Text Block Start

2008-12-17 Thread Ryan May
Pierre GM wrote:
 On Dec 16, 2008, at 1:57 PM, Ryan May wrote:
 I just noticed the following and I was kind of surprised:

 a = ma.MaskedArray([1,2,3,4,5], mask=[False,True,True,False,False])
 b = a*5
 b
 masked_array(data = [5 -- -- 20 25],
   mask = [False  True  True False False],
   fill_value=99)
 b.data
 array([ 5, 10, 15, 20, 25])

 I was expecting that the underlying data wouldn't get modified while  
 masked.  Is
 this actual behavior expected?
 
 Meh. Masked data shouldn't be trusted anyway, so I guess it doesn't  
 really matter one way or the other.
 But I tend to agree, it'd make more sense leave masked data untouched  
 (or at least, reset them to their original value after the operation),  
 which would mimic the behavior of gimp/photoshop.
 Looks like there's a relatively easy fix. I need time to check whether  
 it doesn't break anything elsewhere, nor that it slows things down too  
 much. I won't have time to test all that before next week, though. In  
 any case, that would be for 1.3.x, not for 1.2.x.

Text Block End

Work task - Rewrite the masked-array reply starting at "Meh. Masked data" and ending at "not for 1.2.x.", putting "next month" in place of "next week".

Supplied material Block Start

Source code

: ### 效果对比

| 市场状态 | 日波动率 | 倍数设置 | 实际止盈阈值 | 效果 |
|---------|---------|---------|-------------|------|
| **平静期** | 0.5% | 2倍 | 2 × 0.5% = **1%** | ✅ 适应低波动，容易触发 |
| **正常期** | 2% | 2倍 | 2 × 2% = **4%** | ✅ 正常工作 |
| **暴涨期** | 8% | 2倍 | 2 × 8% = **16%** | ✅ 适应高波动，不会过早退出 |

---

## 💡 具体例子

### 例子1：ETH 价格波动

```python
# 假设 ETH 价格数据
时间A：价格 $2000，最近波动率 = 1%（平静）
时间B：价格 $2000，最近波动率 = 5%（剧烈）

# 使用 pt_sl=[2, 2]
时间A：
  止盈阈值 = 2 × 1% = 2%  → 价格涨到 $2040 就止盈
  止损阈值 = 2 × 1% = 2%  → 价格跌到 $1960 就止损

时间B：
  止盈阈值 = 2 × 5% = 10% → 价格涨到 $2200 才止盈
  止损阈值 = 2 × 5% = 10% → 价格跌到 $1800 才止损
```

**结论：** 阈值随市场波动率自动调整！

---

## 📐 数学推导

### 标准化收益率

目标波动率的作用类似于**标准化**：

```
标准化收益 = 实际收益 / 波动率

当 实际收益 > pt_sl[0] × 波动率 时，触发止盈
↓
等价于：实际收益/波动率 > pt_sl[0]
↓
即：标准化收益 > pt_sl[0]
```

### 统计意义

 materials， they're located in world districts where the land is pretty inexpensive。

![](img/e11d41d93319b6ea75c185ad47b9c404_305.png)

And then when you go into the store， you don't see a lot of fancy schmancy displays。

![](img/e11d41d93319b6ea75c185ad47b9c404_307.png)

Supplied material Block End

Task answer -
Meh. Masked data shouldn't be trusted anyway, so I guess it doesn't  
 really matter one way or the other.
 But I tend to agree, it'd make more sense leave masked data untouched  
 (or at least, reset them to their original value after the operation),  
 which would mimic the behavior of gimp/photoshop.
 Looks like there's a relatively easy fix. I need time to check whether  
 it doesn't break anything elsewhere, nor that it slows things down too  
 much. I won't have time to test all that before next month, though. In  
 any case, that would be for 1.3.x, not for 1.2.x.